_Input data_
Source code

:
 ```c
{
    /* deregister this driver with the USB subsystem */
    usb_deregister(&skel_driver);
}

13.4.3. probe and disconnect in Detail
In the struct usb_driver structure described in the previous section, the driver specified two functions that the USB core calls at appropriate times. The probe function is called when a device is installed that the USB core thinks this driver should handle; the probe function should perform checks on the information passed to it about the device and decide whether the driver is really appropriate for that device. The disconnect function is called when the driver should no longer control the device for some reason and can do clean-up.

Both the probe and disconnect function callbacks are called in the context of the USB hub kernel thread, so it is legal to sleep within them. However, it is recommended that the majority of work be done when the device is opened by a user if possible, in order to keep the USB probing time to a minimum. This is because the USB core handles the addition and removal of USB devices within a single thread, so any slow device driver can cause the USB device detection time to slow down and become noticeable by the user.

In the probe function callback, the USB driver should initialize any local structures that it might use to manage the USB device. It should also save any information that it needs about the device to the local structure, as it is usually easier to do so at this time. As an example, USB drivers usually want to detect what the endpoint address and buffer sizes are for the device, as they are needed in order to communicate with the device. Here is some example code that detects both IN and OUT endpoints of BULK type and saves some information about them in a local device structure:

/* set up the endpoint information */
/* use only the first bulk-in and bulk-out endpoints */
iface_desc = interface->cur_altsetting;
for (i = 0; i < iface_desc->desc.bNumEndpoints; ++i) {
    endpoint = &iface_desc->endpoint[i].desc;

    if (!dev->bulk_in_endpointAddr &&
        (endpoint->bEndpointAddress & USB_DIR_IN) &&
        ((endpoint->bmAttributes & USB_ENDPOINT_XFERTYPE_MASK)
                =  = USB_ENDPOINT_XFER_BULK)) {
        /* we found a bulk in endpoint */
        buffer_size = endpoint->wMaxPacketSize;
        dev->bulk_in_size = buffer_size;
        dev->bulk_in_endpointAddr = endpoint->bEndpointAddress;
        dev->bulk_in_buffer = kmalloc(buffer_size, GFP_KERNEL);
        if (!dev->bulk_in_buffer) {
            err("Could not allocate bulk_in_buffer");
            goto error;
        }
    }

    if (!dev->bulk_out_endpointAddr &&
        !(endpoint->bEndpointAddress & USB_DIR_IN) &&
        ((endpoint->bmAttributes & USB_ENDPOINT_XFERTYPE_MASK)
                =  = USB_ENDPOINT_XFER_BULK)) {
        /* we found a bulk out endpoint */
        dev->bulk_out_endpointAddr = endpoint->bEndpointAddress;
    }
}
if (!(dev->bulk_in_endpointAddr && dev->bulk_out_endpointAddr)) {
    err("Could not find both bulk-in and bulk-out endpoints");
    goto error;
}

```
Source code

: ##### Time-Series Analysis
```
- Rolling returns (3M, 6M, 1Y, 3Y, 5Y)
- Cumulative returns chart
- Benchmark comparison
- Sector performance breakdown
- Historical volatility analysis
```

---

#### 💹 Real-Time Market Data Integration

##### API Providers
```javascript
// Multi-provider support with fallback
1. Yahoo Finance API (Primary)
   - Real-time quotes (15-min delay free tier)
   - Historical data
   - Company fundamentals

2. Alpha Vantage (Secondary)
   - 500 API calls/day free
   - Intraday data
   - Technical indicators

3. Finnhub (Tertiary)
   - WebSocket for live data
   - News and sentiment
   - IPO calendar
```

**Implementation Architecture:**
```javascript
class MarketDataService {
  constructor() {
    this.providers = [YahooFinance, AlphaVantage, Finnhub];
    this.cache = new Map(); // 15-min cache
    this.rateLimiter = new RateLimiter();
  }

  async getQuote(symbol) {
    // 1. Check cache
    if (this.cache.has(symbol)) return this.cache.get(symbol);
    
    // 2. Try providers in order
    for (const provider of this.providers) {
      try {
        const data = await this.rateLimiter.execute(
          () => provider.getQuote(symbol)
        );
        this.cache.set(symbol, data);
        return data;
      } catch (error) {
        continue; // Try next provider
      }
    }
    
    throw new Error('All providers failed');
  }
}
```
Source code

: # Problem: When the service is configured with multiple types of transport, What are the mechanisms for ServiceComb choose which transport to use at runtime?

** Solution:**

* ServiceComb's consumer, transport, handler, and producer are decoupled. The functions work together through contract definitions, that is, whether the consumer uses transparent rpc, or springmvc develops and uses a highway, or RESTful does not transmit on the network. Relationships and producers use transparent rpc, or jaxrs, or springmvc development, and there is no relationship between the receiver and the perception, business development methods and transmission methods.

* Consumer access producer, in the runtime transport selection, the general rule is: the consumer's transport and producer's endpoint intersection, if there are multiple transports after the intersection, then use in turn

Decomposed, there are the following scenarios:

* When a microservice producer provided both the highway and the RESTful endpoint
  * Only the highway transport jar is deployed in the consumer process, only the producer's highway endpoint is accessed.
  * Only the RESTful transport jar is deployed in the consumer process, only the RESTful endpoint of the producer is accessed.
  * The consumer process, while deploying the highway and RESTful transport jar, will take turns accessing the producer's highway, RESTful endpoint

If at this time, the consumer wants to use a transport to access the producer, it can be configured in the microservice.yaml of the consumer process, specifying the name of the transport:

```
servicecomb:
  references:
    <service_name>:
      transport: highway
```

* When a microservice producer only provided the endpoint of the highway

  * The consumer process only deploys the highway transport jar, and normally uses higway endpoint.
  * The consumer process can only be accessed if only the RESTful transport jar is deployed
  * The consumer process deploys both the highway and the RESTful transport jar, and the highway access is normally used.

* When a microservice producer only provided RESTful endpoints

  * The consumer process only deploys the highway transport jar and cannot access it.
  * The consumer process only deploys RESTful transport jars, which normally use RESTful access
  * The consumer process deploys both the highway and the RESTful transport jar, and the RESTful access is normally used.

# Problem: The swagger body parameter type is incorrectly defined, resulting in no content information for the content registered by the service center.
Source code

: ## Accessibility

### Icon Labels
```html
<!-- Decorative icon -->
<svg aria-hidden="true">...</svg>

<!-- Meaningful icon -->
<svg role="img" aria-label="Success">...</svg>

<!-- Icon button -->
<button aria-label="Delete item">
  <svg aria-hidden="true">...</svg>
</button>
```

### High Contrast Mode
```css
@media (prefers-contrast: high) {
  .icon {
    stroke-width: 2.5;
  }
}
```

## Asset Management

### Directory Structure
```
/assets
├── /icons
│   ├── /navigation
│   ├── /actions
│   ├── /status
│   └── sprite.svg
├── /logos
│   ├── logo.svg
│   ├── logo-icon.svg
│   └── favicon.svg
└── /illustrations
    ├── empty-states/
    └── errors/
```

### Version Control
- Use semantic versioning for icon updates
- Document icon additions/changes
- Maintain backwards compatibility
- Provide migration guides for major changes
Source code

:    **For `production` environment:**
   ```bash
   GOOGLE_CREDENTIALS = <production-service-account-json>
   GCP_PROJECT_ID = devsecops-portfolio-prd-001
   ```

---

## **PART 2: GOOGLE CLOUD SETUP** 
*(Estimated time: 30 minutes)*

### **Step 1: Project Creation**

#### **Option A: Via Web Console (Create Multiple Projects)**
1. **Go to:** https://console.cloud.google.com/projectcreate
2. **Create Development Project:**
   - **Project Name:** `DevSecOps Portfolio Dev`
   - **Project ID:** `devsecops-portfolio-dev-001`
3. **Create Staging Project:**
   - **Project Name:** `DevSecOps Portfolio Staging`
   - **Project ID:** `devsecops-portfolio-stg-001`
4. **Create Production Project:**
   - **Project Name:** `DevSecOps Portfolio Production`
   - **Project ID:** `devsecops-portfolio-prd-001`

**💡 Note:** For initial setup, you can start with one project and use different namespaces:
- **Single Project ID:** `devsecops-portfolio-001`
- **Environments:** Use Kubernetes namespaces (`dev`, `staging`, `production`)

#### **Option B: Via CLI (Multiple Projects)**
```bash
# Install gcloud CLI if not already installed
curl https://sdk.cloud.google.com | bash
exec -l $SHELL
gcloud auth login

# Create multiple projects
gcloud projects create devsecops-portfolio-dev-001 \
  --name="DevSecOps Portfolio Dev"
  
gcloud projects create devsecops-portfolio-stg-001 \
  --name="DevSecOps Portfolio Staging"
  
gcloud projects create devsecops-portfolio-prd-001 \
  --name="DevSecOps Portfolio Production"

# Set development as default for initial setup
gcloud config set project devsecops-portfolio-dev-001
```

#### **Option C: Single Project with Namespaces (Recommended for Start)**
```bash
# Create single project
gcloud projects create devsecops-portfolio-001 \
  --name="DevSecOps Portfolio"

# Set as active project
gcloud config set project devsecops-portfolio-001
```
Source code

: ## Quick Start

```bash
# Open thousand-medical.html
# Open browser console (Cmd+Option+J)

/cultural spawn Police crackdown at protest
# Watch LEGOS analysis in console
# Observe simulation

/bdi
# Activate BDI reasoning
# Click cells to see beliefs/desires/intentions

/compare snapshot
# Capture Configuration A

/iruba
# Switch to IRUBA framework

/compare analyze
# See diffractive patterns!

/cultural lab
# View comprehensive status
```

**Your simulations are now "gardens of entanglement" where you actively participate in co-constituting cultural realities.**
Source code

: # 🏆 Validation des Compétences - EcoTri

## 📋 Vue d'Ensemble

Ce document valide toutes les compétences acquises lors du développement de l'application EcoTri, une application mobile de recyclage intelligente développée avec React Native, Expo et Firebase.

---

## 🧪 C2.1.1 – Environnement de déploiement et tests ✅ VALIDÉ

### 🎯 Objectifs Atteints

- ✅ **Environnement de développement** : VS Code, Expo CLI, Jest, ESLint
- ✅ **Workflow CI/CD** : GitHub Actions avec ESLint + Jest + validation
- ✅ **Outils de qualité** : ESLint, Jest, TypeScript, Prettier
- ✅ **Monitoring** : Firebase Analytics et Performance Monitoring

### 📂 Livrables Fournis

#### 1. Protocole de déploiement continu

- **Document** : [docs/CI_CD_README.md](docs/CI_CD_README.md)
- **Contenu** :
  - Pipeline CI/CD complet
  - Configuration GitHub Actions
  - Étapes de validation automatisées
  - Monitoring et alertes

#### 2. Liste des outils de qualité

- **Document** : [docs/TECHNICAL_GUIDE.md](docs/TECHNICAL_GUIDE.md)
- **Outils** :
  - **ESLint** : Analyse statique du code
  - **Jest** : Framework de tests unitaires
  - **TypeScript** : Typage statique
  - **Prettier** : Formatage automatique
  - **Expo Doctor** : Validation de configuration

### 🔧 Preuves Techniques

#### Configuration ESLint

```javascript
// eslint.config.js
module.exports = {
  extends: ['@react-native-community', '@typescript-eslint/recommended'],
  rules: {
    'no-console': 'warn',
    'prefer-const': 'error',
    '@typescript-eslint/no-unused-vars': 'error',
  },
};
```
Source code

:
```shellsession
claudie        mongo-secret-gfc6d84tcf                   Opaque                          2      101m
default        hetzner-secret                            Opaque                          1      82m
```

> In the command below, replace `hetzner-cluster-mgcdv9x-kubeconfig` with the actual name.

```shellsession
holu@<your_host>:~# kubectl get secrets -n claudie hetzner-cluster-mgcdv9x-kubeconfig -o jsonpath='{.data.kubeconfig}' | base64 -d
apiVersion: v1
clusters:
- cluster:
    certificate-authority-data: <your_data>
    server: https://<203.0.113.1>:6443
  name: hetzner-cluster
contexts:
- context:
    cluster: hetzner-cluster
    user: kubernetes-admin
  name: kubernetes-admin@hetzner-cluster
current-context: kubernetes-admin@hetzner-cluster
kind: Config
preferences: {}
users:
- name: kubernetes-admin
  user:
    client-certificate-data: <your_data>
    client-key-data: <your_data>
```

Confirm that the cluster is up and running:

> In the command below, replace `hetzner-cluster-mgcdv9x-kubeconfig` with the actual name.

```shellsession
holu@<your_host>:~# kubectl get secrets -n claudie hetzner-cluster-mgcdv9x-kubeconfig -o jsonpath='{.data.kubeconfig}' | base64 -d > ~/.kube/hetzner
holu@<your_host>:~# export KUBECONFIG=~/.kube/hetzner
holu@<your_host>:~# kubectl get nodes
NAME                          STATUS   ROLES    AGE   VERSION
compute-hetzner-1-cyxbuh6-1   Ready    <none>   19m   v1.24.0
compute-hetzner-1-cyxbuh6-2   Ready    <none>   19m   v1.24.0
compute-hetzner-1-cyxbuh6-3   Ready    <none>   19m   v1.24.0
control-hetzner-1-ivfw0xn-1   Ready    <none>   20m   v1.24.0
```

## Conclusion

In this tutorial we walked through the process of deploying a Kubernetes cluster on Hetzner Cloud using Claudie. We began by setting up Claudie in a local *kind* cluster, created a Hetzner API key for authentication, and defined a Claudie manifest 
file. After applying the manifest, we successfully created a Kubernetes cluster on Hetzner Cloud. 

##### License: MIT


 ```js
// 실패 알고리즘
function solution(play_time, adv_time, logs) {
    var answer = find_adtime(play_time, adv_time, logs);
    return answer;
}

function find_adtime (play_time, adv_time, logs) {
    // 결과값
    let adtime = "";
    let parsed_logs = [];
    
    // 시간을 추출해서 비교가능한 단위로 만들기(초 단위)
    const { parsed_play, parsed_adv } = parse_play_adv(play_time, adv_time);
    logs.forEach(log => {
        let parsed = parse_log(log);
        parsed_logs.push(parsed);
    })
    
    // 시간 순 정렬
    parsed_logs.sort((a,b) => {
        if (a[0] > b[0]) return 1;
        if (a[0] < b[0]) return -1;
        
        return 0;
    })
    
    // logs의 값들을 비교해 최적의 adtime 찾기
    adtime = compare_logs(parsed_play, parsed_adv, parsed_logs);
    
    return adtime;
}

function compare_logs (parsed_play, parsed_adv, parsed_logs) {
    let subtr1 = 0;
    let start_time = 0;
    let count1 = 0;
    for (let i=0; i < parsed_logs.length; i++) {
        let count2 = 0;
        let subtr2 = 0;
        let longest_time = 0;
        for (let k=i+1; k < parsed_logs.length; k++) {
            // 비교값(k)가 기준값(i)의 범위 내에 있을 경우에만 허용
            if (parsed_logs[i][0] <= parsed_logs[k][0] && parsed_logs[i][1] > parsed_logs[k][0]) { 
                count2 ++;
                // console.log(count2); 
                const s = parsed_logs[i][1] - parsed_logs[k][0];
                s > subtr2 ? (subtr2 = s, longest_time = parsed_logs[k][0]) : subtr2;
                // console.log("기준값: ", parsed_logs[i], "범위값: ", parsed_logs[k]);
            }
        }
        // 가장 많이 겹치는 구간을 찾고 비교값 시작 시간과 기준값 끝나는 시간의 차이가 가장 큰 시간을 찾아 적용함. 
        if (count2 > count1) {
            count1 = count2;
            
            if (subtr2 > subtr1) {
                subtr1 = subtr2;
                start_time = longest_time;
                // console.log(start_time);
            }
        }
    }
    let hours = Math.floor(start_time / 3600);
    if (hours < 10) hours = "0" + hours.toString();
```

_What you need to do_
Looking at the records, how many of the lines contain the string "Jest"? Only the number should be given.

_Reply_
4